I'm working in Impala and, while I'm fairly inexperienced in both Impala and SQL, I need to be able to build a data set that looks like the following:
|dayname | 2017-11-08 00:00:00 | 2017-11-08 01:00:00 | ... |
|---------|---------------------+---------------------+-----|
|Wednesday| 20 | 11 | ... |
|---------|---------------------|---------------------|-----|
|Thursday | 287 | 17 | ... |
|---------|---------------------|---------------------|-----|
|... | ... | ... | ... |
|---------|---------------------|---------------------|-----|
I am unable, due to the constraints of Impala, to use pivot, which would under normal circumstances produce the desired result.

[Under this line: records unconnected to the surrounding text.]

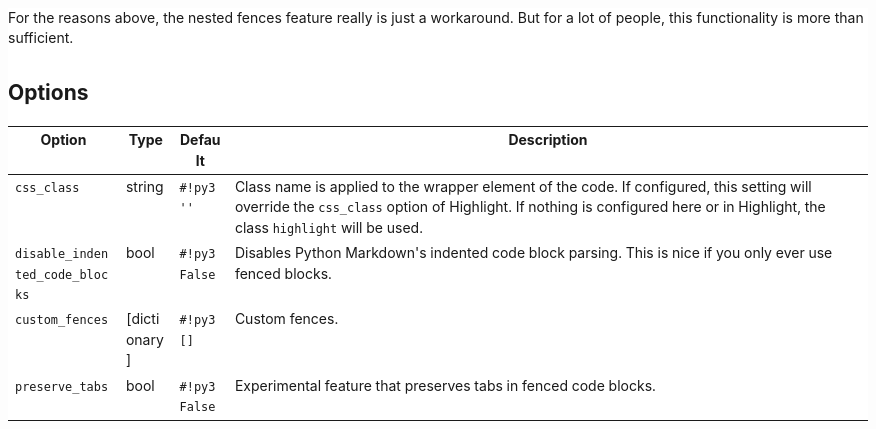 For the reasons above, the nested fences feature really is just a workaround.  But for a lot of people, this
functionality is more than sufficient.

## Options

Option                         | Type         | Default       | Description
------------------------------ | ------------ | ------------- | -----------
`css_class`                    | string       | `#!py3 ''`    | Class name is applied to the wrapper element of the code. If configured, this setting will override the `css_class` option of Highlight. If nothing is configured here or in Highlight, the class `highlight` will be used.
`disable_indented_code_blocks` | bool         | `#!py3 False` | Disables Python Markdown's indented code block parsing.  This is nice if you only ever use fenced blocks.
`custom_fences`                | [dictionary] | `#!py3 []`    | Custom fences.
`preserve_tabs`                | bool         | `#!py3 False` | Experimental feature that preserves tabs in fenced code blocks.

Thus far, I have a SQL SELECT statement which looks like this:
select
dayname(date) as dayname,
utc_hour,
sum(case when (`type` IN ('Awesome')) then 1 else 0 end) as some
FROM (select *, trunc(cast(floor(date / 1000) as timestamp), "HH") as utc_hour
FROM COOLNESSTYPES
WHERE date >= 1510082633596 and month >= '2017-11'
) a
GROUP BY utc_hour, dayname
ORDER BY utc_hour;
and returns the following data:
+-----------+---------------------+-------+
| dayname | utc_hour | some |
+-----------+---------------------+-------+
| Wednesday | 2017-11-08 00:00:00 | 20 |
| Wednesday | 2017-11-08 01:00:00 | 11 |
| Wednesday | 2017-11-08 09:00:00 | 1 |
| Wednesday | 2017-11-08 11:00:00 | 40 |
| Wednesday | 2017-11-08 12:00:00 | 0 |
| Wednesday | 2017-11-08 13:00:00 | 6 |
| Wednesday | 2017-11-08 14:00:00 | 0 |
| Wednesday | 2017-11-08 16:00:00 | 2 |
| Wednesday | 2017-11-08 17:00:00 | 10 |
| Wednesday | 2017-11-08 19:00:00 | 5 |
| Thursday | 2017-11-09 07:00:00 | 1 |
| Thursday | 2017-11-09 12:00:00 | 0 |
| Thursday | 2017-11-09 13:00:00 | 0 |
| Thursday | 2017-11-09 14:00:00 | 58 |
| Friday | 2017-11-10 09:00:00 | 0 |
| Friday | 2017-11-10 10:00:00 | 0 |
| Friday | 2017-11-10 16:00:00 | 0 |
+-----------+---------------------+-------+
So, how do I go about doing something like this? On Cloudera's community pages, someone recommends using unions, but I'm not really clear on how I'd label my columns as the row values from my utc_hour column. (see https://community.cloudera.com/t5/Interactive-Short-cycle-SQL/Transpose-columns-to-rows/td-p/49667 for more information on the union suggestion, if needed.)
Any help or ideas on this would be greatly appreciated. Thanks!
There is added complexity if you really require column names that change. If you can tolerate fixed column names the pivot is simple, along these lines:
select
dayname
, extract(dow from utc_hour) d_of_w
, max(case when date_part('day', utc_hour) = 0 then somecol end) hour_0
, max(case when date_part('day', utc_hour) = 7 then somecol end) hour_7
, max(case when date_part('day', utc_hour) = 9 then somecol end) hour_9
, max(case when date_part('day', utc_hour) = 12 then somecol end) hour_12
, max(case when date_part('day', utc_hour) = 14 then somecol end) hour_14
from COOLNESSTYPES
group by
d_of_w
, dayname
I used Postgres to develop my example for this example using extract(hour from utc_hour)
instead of the date_part()
now shown above (thanks to hbomb).
| dayname | d_of_w | hour_0 | hour_7 | hour_9 | hour_12 | hour_14 |
|-----------|--------|--------|--------|--------|---------|---------|
| Wednesday | 3 | 20 | (null) | 1 | 0 | 0 |
| Friday | 5 | (null) | (null) | 0 | (null) | (null) |
| Thursday | 4 | (null) | 1 | (null) | 0 | 58 |
see: http://sqlfiddle.com/#!17/81cfd/2 (Postgres)
To achieve column names that change you need "dynamic sql" and to be frank it isn't clear to be if this is possible in Impala (as I don't use that product).